Par Guy Gweth*
Si, dans un pays agricole comme le Cameroun, les efforts des pouvoirs publics en faveur des semenciers et pépiniéristes n’atteignent pas leurs cibles, il faut s’en inquiéter. D’ordinaire si discrets, ces acteurs clés de la chaîne agricole font du sit-in devant le ministère de tutelle pour réclamer leurs milliards d’arriérés.
Certains affirment avoir épuisé les recours pour obtenir le règlement de leurs arriérés de prestations de production des semences et des plants. D’autres, parmi eux, confirment que les membres du Collectif des pépiniéristes et semenciers du Cameroun (CPSC) ne sont pas unanimes quant à leur stratégie. Mais leur sit-in du 20 au 23 avril 2021, devant le ministère de l’Agriculture et du développement rural (MINADER), semble transcender leurs divergences.
Les doléances du CPSC sont double. Primo, « le paiement des arriérés dus aux pépiniéristes cacao-café de 2013 à 2016, 2019 et 2020 sur fonds FODECC ». Leur déblocage est soumis à « l’autorisation du Président de la République ». Deuxio, le règlement « des arriérés des acteurs des autres spéculations » : banane plantain, pomme de terre, maïs, palmier à huile, etc. A compter du 22 avril, le CSPC accorde 14 jours au gouvernement pour y donner suite.
Comme nous le montrions dans « Cacao-café : comprendre la guerre de semences en Afrique centrale », tribune publiée le 14 mars 2021, la semence est l’élément clé des systèmes de production agricole. Sans semences de qualité, le leadership agricole du Cameroun, dans certaines filières, sera compromis. A la clé, des centaines de milliers d’acteurs du monde agricole, déjà fragilisés par la crise de Covid-19, pourraient se retrouver sur la paille.
La difficulté d’apprécier le volume et la nature des besoins réels du monde paysan, le faible pouvoir d’achat des producteurs camerounais, ainsi que l’adaptation relative de certaines variétés proposées par la recherche, constituent déjà des points de crispation dans le secteur. Les tensions qui en découlent, disions-nous dans la tribune supra, peuvent s’avérer explosives. L’Etat ne peut se permettre une autre crise avec les pivots du monde agricole.
Sur le terrain de la concurrence, la pénétration du marché de la semence à haut rendement par des firmes multinationales, dopée par le droit de la propriété intellectuelle et les différentes règlementations y relatives, concourt à une privatisation progressive du vivant. Si l’Etat du Cameroun veut éviter la dépendance des agriculteurs au secteur semencier étranger, il va devoir muscler les mécanismes de soutien à ceux qui lui réclament déjà des arriérés…

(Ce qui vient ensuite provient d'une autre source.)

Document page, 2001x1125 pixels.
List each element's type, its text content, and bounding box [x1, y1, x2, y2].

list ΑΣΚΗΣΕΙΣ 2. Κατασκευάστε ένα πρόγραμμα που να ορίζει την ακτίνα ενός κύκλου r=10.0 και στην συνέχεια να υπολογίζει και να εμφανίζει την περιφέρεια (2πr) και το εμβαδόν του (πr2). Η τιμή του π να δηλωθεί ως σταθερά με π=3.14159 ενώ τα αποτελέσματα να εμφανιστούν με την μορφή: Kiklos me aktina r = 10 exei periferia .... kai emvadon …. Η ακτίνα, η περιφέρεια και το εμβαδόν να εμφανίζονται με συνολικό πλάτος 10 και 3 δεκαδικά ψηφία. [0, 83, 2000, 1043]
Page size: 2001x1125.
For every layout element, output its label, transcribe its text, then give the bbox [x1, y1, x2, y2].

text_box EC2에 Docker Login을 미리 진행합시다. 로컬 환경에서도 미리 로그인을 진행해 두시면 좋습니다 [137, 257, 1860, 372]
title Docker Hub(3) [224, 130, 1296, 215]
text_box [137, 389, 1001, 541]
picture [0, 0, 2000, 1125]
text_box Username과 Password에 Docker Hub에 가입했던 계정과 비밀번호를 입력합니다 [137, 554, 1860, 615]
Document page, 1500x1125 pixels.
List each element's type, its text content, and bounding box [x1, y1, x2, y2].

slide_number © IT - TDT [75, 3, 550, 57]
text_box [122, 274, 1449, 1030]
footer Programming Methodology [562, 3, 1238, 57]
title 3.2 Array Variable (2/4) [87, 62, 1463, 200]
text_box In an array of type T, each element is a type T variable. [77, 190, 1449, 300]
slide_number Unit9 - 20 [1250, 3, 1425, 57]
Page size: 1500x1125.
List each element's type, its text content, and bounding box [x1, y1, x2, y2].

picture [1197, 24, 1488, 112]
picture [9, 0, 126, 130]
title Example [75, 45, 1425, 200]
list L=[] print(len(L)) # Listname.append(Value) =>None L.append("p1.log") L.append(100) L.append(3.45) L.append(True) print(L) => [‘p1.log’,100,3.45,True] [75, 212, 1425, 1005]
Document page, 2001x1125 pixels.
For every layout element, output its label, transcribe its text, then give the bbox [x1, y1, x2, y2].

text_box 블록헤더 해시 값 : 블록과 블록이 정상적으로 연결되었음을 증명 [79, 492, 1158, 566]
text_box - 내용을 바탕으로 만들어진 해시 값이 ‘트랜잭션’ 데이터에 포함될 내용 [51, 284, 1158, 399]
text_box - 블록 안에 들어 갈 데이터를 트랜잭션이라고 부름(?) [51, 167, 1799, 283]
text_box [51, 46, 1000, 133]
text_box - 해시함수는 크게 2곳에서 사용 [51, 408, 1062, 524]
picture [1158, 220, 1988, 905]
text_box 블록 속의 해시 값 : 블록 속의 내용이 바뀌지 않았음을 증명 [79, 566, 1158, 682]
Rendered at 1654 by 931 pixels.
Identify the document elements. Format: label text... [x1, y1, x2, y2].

Malgré leur solidarité, les grévistes du CSPC doivent intégrer qu’il n’y aura pas de solution commune à tous pour l’exercice 2021. Sauf par extraordinaire. Si les 3 milliards réclamés au Fonds de développement des filières cacao et café (FODECC) sont bien dans les comptes de l’institution, il en va différemment pour les autres. D’où la nécessité, pour l’Etat, d’harmoniser les dispositifs existants, de clarifier les modalités d’accès et d’en assurer la régularité.
Tout bien considéré, la volonté manifestée par les pouvoirs publics à travers la batterie d’aides aux semenciers et pépiniéristes doit être regardée comme un investissement stratégique. Les organisations de la société civile doivent y veiller. Les instruments étatiques mis en place pour atteindre les objectifs visés doivent être régulièrement évalués, réadaptés et optimisés. Objectifs : sanctuariser le marché domestique de la semence, accroître la compétitivité de l’agriculture locale, contribuer au bien-être des acteurs du monde agricole.
* Guy Gweth est président du Centre africain de veille et d’intelligence économique et responsable de « Doing Business in Africa » à CentraleSupelec. Il est le représentant légal de la Fédération des PME allemandes (BVMW) au Bénin, au Cameroun, au Gabon et au Togo.